O Sebrae-PR reforça que o plano não apresenta soluções prontas, mas se propõe a discutir novos caminhos. Bons argumentos para isso há de sobra. Só o mercado brasileiro de TI para o agronegócio deve movimentar este ano US$ 20,5 bilhões, sendo que 12% das empresas especializadas no segmento estão no Paraná. As soluções de tecnologia para a área vão desde o uso de Vants (veículos aéreos não tripulados) até a simulação de pragas e de crescimento da produção.

O varejo também é apontado como um mercado promissor para os empresários de TI, visto o "boom" do comércio on-line, que cresce a um ritmo de 30% ao ano e registrou um faturamento de R$ 28,8 bilhões no ano passado. "Com esse levantamento, podemos tomar decisões com base em dados técnicos e científicos, não só no achômetro. Agora, o empresário já sabe melhor onde investir, e vai de cada região fazer o seu trabalho", afirma o presidente da Assespro-Paraná, entidade que congrega empresas de TI do estado, Sandro Molés da Silva.

Assessoria

Lançadora de startups ensina o caminho das pedras a empreendedores digitais

Há cerca de seis meses, as poltronas e mesas improvisadas do espaço de co-working Impact Hub Curitiba, na Rua Comendador Macedo, viraram a sala de reunião dos amigos e sócios Thiago Alves, Luis Ribeiro e Phillippe Santana. Com o auxílio do programador Heitor Corrêa, eles são as mentes criativas por trás do Ideia no Ar, que se autointitula uma "lançadora" de startups.

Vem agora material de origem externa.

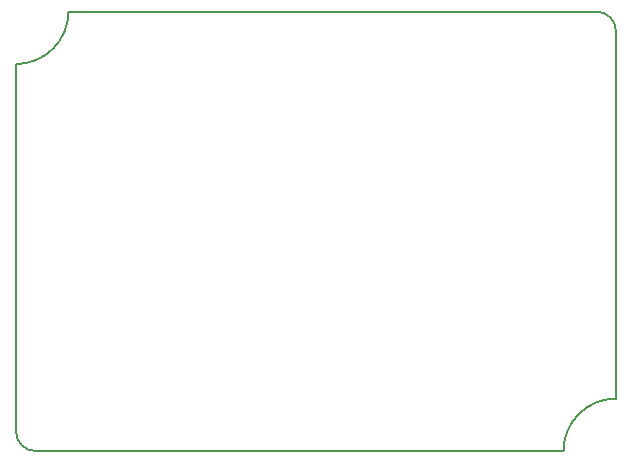
<source format=gbr>
G04 start of page 4 for group 2 idx 2 *
G04 Title: (unknown), outline *
G04 Creator: pcb 20110918 *
G04 CreationDate: Fri May 31 21:55:40 2013 UTC *
G04 For: fosse *
G04 Format: Gerber/RS-274X *
G04 PCB-Dimensions: 210000 160000 *
G04 PCB-Coordinate-Origin: lower left *
%MOIN*%
%FSLAX25Y25*%
%LNOUTLINE*%
%ADD37C,0.0060*%
G54D37*X1500Y141000D02*Y18000D01*
X19000Y158500D02*X195000D01*
X201500Y152000D02*Y29500D01*
X8000Y12000D02*X184000D01*
G75*G02X201500Y29500I17500J0D01*G01*
X19000Y158500D02*G75*G02X1500Y141000I-17500J0D01*G01*
X8000Y12000D02*G75*G02X1500Y18500I0J6500D01*G01*
X201500Y152000D02*G75*G03X195000Y158500I-6500J0D01*G01*
M02*

</source>
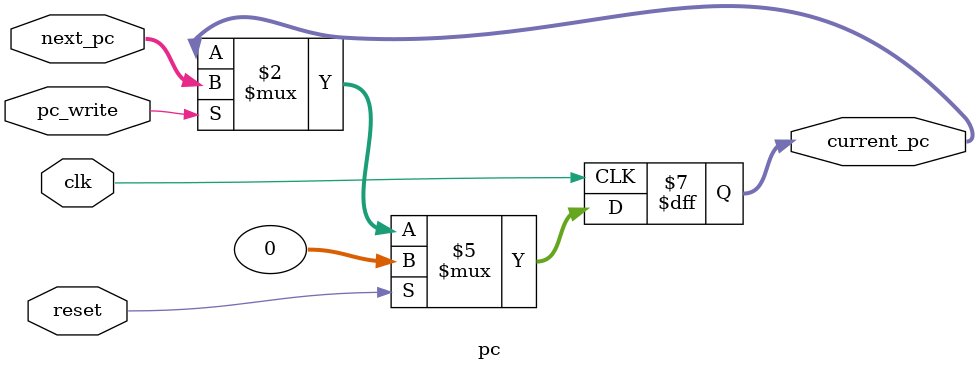
<source format=v>
module pc   (input reset,       // input (Use reset to initialize PC. Initial value must be 0)
            input clk,         // input
            input [31:0] next_pc,     // input
            input pc_write,
            output reg [31:0] current_pc);   // output

  always @(posedge clk) begin
    if (reset) begin
      current_pc <= 32'b0;
    end
    else begin
      if (pc_write) begin
        current_pc <= next_pc;
      end
    end
  end

endmodule

</source>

A intenção do grupo, em vez de simplesmente procurar investimentos e intermediar contatos, como uma aceleradora, é auxiliar empreendedores digitais a compreender a dinâmica do mercado e descobrir nichos com potencial – não por acaso, a estratégia adotada pelo Sebrae-PR na produção do Plano Estratégico Estadual para o Setor de TI.

Parceria

Na prática, a Ideia no Ar se torna uma parceira das startups no desenvolvimento e web design dos produtos e serviços, além de assessorar a gestão do negócio. Hoje, a lançadora apoia 17 pequenos empreendimentos na área de TI, que vão desde a disponibilização de atividades de turismo e lazer na web até soluções mobile para o setor de varejo e de casas noturnas. A rede de contatos e a experiência conquistada no processo colocaram a empresa no radar do Sebrae-PR, que prepara uma parceria para o mapeamento das startups curitibanas.

"Nosso papel é facilitar esse processo de descobrir para o empreendedor o que está dando certo ou errado no mercado. E vender as boas ideias mesmo que o produto nem esteja funcionando ainda", relata o designer Thiago Alves.